Once again, Val's rightful handicap space was taken by the white pickup truck dude who has absolutely nothing wrong with him except being a rumpushole. I've lost track of how many times he has been parked in my handicap space. Here's the picture after I backed up to leave:
Sunday, I was approaching my rightful handicap space from the front, placard swinging from the mirror, when White Truck Dude shot in from the back alley and TOOK MY SPACE! Oh, he saw me coming. In fact, he was in such a hurry to steal my space that he parked crookedly!

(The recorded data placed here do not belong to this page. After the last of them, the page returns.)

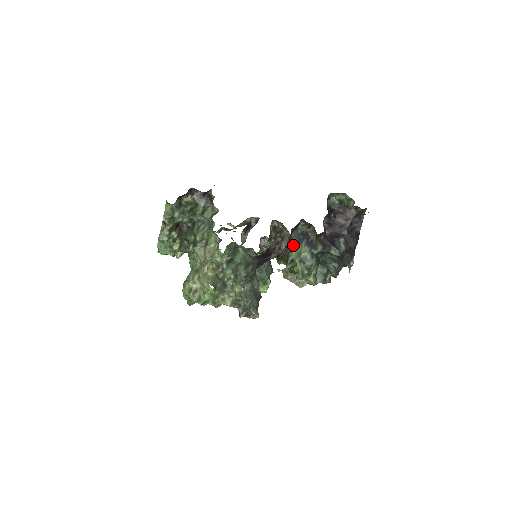
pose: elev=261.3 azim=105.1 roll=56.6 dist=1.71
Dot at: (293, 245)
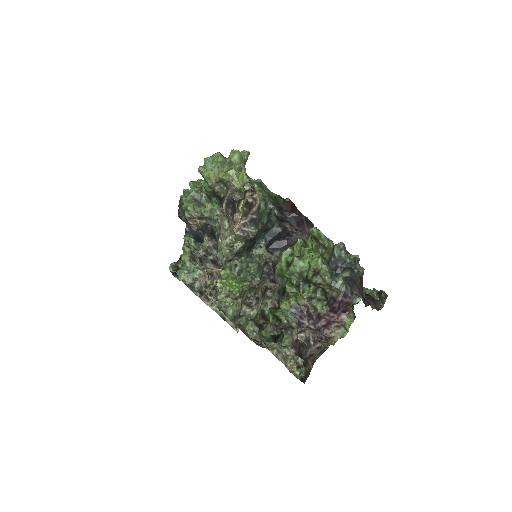
Dot at: occluded
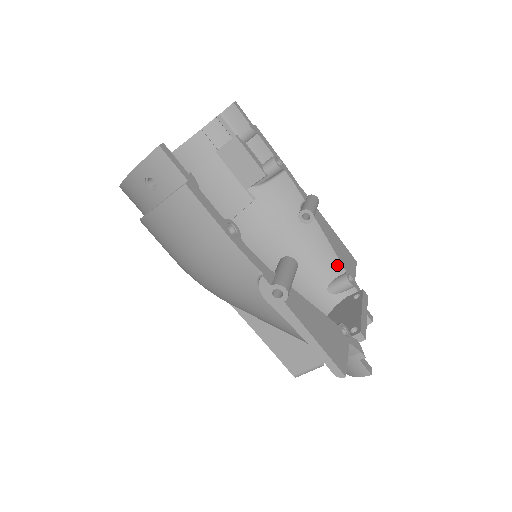
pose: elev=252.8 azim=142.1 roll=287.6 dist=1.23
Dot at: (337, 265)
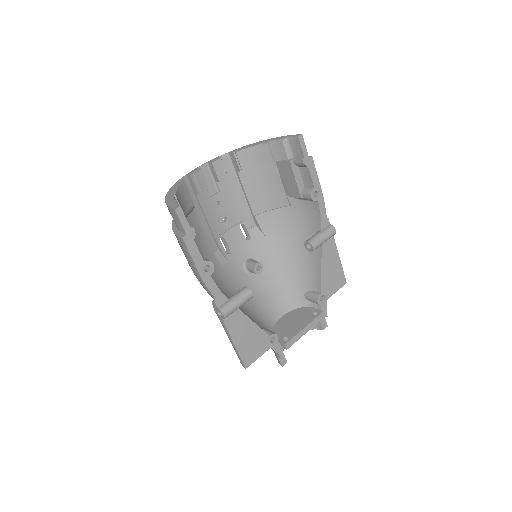
Dot at: (318, 285)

I looped around and pulled in behind. I know he saw me in the mirror. He sat there a few minutes. Then got out and went inside. I hobbled along, not sure if he would ever return. He has a way of drawing out his visits. Good thing I didn't wait. Inside, White Truck Dude was good-ol'-boying with Fave. He wanted a draw ticket, and she made him step aside to fill out the form for his numbers.
Once I had made my purchases, I hobbled back outside to find an air-sucker blocking me in! Not really his fault, because he needed air, and I had needed to park in the space closest to the FREE AIR hose. Not that it's designated for such a purpose.
Anyhoo... I waited until Air Guy was done pumping. What else could I do? I couldn't ram into him with T-Hoe. And I couldn't get out forward because of Rumpushole White Truck Guy being parked crooked.
What excuses can "you people" (is that triggering?) make for White Truck Guy this time?
"Oh, Val. Were there markings showing it was a handicap space?"
"Val, you are just cranky in your old age."
"Not all handicaps are visible."
"Maybe he isn't from around there, and doesn't know it's a handicap space."
"He might have been in a hurry to use the bathroom."
"Maybe he was planning to only be in there for a few seconds."
NO! This guy knows exactly what he's doing! He SAW me heading for that space, with my placard swinging! He has no placard. No handicap plate. He does not belong in that space.